Malgré les mises en garde des Nations unies et de nombreuses chancelleries, des violences ont éclaté en fin d’après-midi dans plusieurs quartiers de la capitale. Arrivés en trombe sur des pick-up lourdement armés, des soldats de l’armée régulière, des policiers et des miliciens des Forces de soutien rapide ont fait usage de gaz lacrymogène contre les manifestants avant de tirer à balles réelles, visant la foule à la mitrailleuse Douchka et à la kalachnikov. Trois manifestants ont été tués par balles à Oumdurman alors que la foule se massait devant le bâtiment vacant du Parlement. En quelques heures, les hôpitaux de ce quartier historiquement contestataire ont dû faire face à l’afflux de centaines de blessés. Au point que l’hôpital Al-Arbaeen a annoncé samedi soir ne plus pouvoir recevoir de patients.

A l’est de Khartoum, dans le quartier de Burri, les miliciens des Forces de soutien rapide ont pris d’assaut l’hôpital Royal Care, dans lequel s’étaient réfugiés des manifestants. Dans les rues, à la nuit tombée, des pick-up de miliciens pourchassaient des civils et se livraient à des passages à tabac. Au fil de la nuit, des images de la répression ont également inondé les réseaux sociaux en provenance de Nyala ou Zalenji, au Darfour, Wad Madani, dans l’Etat d’Al-Jazira, ou Gedaref dans l’est du pays.

La police a nié dans un communiqué avoir tiré à balles réelles et accusé les protestataires d’avoir « attaqué » les forces de l’ordre. Le ministère de l’intérieur, pour sa part, a fait état de plusieurs blessés chez les soldats. Une ligne défendue dans l’entourage d’Abdel Fattah Al-Bourhane, qui continue de marteler que la prise de pouvoir du général est un moyen de « rectifier le cours de la révolution » et de mener le pays à des élections libres.

« On va prendre le temps de panser nos plaies »

« Il ne faut surtout pas tomber dans le panneau, enrage un ingénieur se faufilant entre les barricades après avoir accompagné des blessés à l’hôpital. Bourhane ne veut pas la démocratie. Il veut faire comme le maréchal Sissi en Egypte. Nous, nous pensons qu’il est temps que l’armée rentre dans ses casernes. »

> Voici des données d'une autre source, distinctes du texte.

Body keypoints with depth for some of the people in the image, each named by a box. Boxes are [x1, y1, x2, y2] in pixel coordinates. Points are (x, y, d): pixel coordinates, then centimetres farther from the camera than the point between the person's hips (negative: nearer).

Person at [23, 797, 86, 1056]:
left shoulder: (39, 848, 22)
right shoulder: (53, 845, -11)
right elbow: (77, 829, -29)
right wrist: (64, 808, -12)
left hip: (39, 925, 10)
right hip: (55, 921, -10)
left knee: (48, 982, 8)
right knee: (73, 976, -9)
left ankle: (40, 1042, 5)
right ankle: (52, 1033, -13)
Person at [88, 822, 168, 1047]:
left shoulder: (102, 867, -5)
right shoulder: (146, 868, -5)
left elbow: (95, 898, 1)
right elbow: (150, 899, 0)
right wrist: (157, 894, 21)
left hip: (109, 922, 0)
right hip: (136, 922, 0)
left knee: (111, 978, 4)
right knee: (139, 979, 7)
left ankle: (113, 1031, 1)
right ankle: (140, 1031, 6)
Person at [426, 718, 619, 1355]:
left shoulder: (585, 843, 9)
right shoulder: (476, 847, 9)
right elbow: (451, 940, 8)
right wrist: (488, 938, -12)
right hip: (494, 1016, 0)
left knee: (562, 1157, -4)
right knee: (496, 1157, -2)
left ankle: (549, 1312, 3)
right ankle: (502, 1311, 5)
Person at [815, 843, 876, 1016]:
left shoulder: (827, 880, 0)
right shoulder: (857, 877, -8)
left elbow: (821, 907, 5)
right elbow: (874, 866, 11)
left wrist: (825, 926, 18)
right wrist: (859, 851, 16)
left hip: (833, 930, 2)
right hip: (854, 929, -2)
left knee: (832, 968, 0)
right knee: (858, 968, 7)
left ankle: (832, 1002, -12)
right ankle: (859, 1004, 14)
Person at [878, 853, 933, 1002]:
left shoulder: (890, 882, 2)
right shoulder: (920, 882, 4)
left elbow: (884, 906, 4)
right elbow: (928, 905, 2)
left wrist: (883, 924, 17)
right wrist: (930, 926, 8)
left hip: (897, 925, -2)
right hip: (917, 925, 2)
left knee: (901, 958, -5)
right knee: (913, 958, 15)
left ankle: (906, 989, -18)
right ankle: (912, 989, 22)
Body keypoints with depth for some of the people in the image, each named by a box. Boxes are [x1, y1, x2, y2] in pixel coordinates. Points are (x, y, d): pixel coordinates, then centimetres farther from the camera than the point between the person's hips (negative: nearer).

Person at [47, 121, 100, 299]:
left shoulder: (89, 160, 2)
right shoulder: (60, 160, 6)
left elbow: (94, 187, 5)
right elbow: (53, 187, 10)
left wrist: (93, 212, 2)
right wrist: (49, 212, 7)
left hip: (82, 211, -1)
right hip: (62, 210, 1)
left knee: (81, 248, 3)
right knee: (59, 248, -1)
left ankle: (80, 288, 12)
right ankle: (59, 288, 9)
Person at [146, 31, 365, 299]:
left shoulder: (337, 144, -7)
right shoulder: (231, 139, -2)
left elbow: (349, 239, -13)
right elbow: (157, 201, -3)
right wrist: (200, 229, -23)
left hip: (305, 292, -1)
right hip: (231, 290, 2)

Un bras de fer est lancé entre la rue et le nouveau pouvoir. Si on dénombre au moins 12 morts depuis lundi, le bain de sang que certains redoutaient n’a pas eu lieu. En coulisse, Abdel Fattah al-Bourhane semble de plus en plus fragilisé. Devant faire face à d’intenses pressions diplomatiques, le général tente, en vain, de mener des consultations pour trouver un nouveau premier ministre. Jusqu’à présent, aucun candidat n’a souhaité endosser la colère de la rue. Le chef de l’armée a affirmé que la place était toujours libre pour Abdallah Hamdok. Mais ce dernier s’y refuse pour le moment.

De leur côté, les manifestants refusent unanimement un éventuel retour au statu quo qui prévalait avant le coup d’Etat. Ils demandent l’établissement d’un gouvernement entièrement civil. « Les militaires ont dirigé pendant la première moitié de la transition, comme prévu, rappelle une étudiante en médecine présente dans les cortèges samedi. Aujourd’hui ils ont fait leur temps et n’ont pas respecté leurs engagements en s’accaparant le pouvoir. Il n’y aura pas de négociation avec eux. »

Signe que la détermination des manifestants n’est pas entamée, des chants révolutionnaires résonnaient encore au milieu de la nuit dans les rues de Khartoum. La désobéissance civile va également se poursuivre dans les jours à venir. A partir de dimanche la capitale restera ville morte. « On va prendre le temps de panser nos plaies et nous serons à nouveau debout contre ce régime militaire. Il va falloir être patient », prévient un étudiant en faisant rouler dans sa main des douilles vides ramassées par terre.